Developed probabilistic time series forecasting models to predict pedestrian flow in Würzburg using advanced Machine Learning (ML) and Deep Learning (DL) techniques. The goal was to generate accurate foot traffic predictions across different time horizons (2-day and 7-day) to support data-driven retail operations, including optimized staffing and inventory management.
- 🐍 Python
- 🔥 PyTorch
- 📊 Neuralforecast
- 📈 Scikit-learn
- Dataset preparation for time series forecasting
- Feature engineering (holidays, special events, lag features, weather comparisons)
- Probabilistic forecasting
- Model evaluation using Multi-Quantile Loss (MQL) and Mean Absolute Error (MAE)

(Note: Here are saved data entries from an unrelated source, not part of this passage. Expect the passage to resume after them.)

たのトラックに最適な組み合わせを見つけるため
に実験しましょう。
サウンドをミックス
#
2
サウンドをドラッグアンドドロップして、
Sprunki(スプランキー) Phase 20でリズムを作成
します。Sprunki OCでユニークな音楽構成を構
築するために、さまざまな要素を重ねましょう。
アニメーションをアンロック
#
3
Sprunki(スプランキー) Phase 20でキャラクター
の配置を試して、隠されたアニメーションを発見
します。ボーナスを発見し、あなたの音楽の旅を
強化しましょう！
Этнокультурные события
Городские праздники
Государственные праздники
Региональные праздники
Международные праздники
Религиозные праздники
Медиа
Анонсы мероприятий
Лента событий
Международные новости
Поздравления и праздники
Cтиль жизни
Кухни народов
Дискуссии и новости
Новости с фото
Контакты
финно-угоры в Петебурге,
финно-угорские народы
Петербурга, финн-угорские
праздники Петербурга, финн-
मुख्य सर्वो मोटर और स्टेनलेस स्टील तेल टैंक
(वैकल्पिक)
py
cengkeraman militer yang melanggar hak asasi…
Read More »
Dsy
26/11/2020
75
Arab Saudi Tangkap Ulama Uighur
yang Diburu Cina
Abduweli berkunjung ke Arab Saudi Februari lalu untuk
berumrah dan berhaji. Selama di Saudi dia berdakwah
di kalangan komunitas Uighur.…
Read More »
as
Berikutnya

- 🧠 Long Short-Term Memory (LSTM)
- 🌲 LightGBM
- 🏆 CatBoost
- 🌿 Quantile Random Forest
- 📏 Quantile Regression
✅ Best Performing Models: CatBoost & LightGBM showed the highest accuracy in both short-term (2-day) and long-term (7-day) forecasts.
✅ Influencing Factors: Day of the week, seasonal trends, and time of day significantly affect pedestrian movement.

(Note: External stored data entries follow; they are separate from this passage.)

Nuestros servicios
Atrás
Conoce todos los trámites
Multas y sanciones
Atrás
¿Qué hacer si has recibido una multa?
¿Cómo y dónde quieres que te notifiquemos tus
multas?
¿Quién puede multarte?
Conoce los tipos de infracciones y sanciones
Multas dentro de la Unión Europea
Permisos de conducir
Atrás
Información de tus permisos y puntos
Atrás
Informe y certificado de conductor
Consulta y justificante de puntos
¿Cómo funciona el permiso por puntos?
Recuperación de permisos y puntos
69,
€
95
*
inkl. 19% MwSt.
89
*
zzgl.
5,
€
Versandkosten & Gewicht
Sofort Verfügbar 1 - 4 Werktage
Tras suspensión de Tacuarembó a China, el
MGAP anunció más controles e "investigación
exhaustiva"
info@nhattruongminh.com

✅ Temporal Trends: Peak foot traffic occurs on Saturdays, with lower counts on Sundays.
✅ Weather Influence: Extreme temperatures slightly impact pedestrian flow, but overall weather effects remain minimal.
✅ Hourly Trends: Highest pedestrian activity between 11:00 AM - 1:00 PM, useful for workforce scheduling.

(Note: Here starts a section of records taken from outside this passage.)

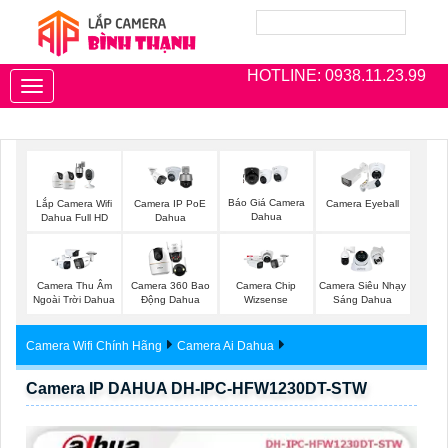
HOTLINE: 0938.11.23.99
Toggle
navigation
Báo Giá Camera
Lắp Camera Wifi
Camera IP PoE
Camera Eyeball
Dahua
Dahua Full HD
Dahua
Camera Thu Âm
Camera 360 Bao
Camera Chip
Camera Siêu Nhạy
Ngoài Trời Dahua
Động Dahua
Wizsense
Sáng Dahua
Camera Wifi Chính Hãng
Camera Ai Dahua
Camera IP DAHUA DH-IPC-HFW1230DT-STW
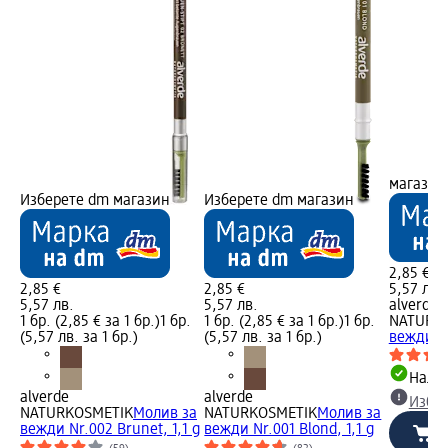
магазин
Изберете dm магазин
Изберете dm магазин
2,85 €
2,85 €
2,85 €
5,57 лв.
5,57 лв.
5,57 лв.
alverde
1 бр. (2,85 € за 1 бр.)
1 бр.
1 бр. (2,85 € за 1 бр.)
1 бр.
NATURK
(5,57 лв. за 1 бр.)
(5,57 лв. за 1 бр.)
вежди 05
Налич
alverde
alverde
Избе
NATURKOSMETIK
Молив за
NATURKOSMETIK
Молив за
вежди Nr.002 Brunet, 1,1 g
вежди Nr.001 Blond, 1,1 g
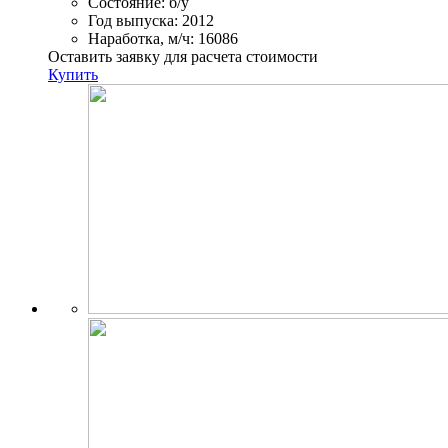
Состояние:
б/у
Год выпуска:
2012
Наработка, м/ч:
16086
Оставить заявку для расчета стоимости
Купить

| Model | Improvement MAE (2d) | Improvement MAE (7d) | Improvement MAE (48h) | Improvement MAE (168h) |
|---|---|---|---|---|
| 🏆 CatBoost | 68.90% | 67.95% | 76.90% | 77.68% |
| 🌲 LightGBM | 69.17% | 68.83% | 74.01% | 75.15% |
| 🧠 LSTM | 68.08% | 67.44% | 76.93% | 75.59% |
| 🌿 Random Forest | 68.34% | 67.48% | 72.66% | 73.25% |
| 📏 Quantile Regression | 62.54% | 62.22% | 68.04% | 70.06% |
| 🔍 Empirical Quantiles | 0.00% | 0.00% | 0.00% | 0.00% |
- Daily Data: MAE values (2594-3252) represent ~13% error of the average daily pedestrian count (~20,525 people).
- Hourly Data: MAE (~163.07) represents an error rate of ~20.44% of the hourly average (~798 people).

Average performance improvement in MQL of best performing models (daily data)

Average performance improvement in MQL of best performing models (hourly data)
By leveraging these models, retailers can optimize resource allocation, enhance decision-making, and improve forecasting accuracy for better operational efficiency.